Aizawa aveva incaricato Ilda di recuperare i fogli, cosa che il rappresentate di classe era stato celere e felice di fare.
Katsuki al cambio dell’ora si era fiondato fuori dalla porta senza aspettare nessuno o rischiare che Aizawa decidesse di parlargli.
Perché sarebbe stato imbarazzante.
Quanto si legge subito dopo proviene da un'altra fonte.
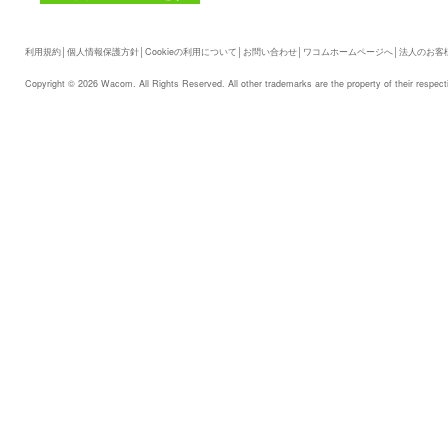
利用規約
│
個人情報保護方針
│
Cookieの利用について
│
お問い合わせ
│
ワコムホームページへ
│
法人のお客
Copyright © 2026 Wacom. All Rights Reserved. All other trademarks are the property of their respect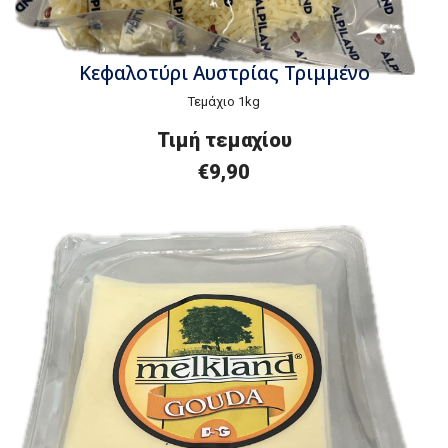
Κεφαλοτύρι Αυστρίας Τριμμένο
Τεμάχιο 1kg
Τιμή τεμαχίου
€9,90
Oltre modo.
Nel farlo aveva anche investito in pieno il Copycat della classe B, poco male, era uno spreco di spazio anche lui.
Lo erano tutti.
“Katsuki!” la voce di Mina lo aveva raggiunto comunque, scivolando sulle sue stesse scarpe e su uno strato oleoso la ragazza lo aveva raggiunto.
“Che cazzo vuoi?” aveva ringhiato lui.
Mina sorrideva.
“Chiederti un favore grande come una casa” aveva languito lei.
“Col cazzo” aveva replicato Katsuki, lapidario.
“Dai, è per una buona causa” aveva insistito lei, “Cosa da veri eroi”.
Katsuki aveva assottigliato lo sguardo, “Domenica, i ragazzi del N.E.I.Q.A.D. organizzano un Sit-In in centro e sarebbe bello parteciparci” aveva ammesso lei.
“Il cosa?” aveva domandato confuso Bakugo.
“Il NEIQUAD: Non È Il Quirk A Definirci. L’associazione di cui fa parte Kamnimugen Mochi, la ragazza che ha tampinato Kaminari al centro-commerciale” aveva spiegato subito Mina.
“Sai, poi lo ho aggiunta su Nowgram[3] ed abbiamo cominciato a parlottare” aveva aggiunto didascalica Occhi-da-procione, “E mi ha chiesto di venire al Sit-In e di portare qualche compagno di classe. Credo pensi che la presenza di ragazzi della U.A. possa portare buona pubblicità …” ma Katsuki aveva smesso di ascoltare Ashido.
NEIQUAD.
Deku.
Il quirkless Deku.
Amico di Mochi.
Che sicuramente sarebbe stato al sittin.
“Dai, dai, Bakugo” aveva languido quella.
“Si, basta che non mi rompi più le palle” aveva ceduto Katsuki, forse con troppa arrendevolezza.
Mina Ashido aveva sorriso, in una maniera troppo furbetta.
“Bene, ora è solo necessario convincere i professori a darci la libera uscita” aveva detto, battendo il pugno sulla mano aperta.
Ah, prima dovevano convincere lui?
“Chiediamo ad All Might” aveva proposto lui.
Come minimo il professor sarebbe voluto venire con loro, conoscendolo.


 

 



[1] So che Jirou e Kaminari sono tipo una Signora Ship nel fandom, per me sono abbastanza neutri, se ci sono OK, se non ci sono Ok (In vero Kaminari lo shippo con un altro personaggio, che potrebbe apparire o non apparire). Nel canone di questa storia Jirou ha una cotta e Kaminari è un po’ farfalloso.

[2] Cosa che mi mandano ai gangheri: inventare i soprannomi che Bakugo da alla gente. Sul serio, sono I N C A P A C E. Comunque con Killgrave (L’Uomo Porpora della Marvel) si fa riferimento a Shinsuo. Metà dei soprannomi vengono dal WEB confesso.

 

[3] La versione farlocca di Istagram.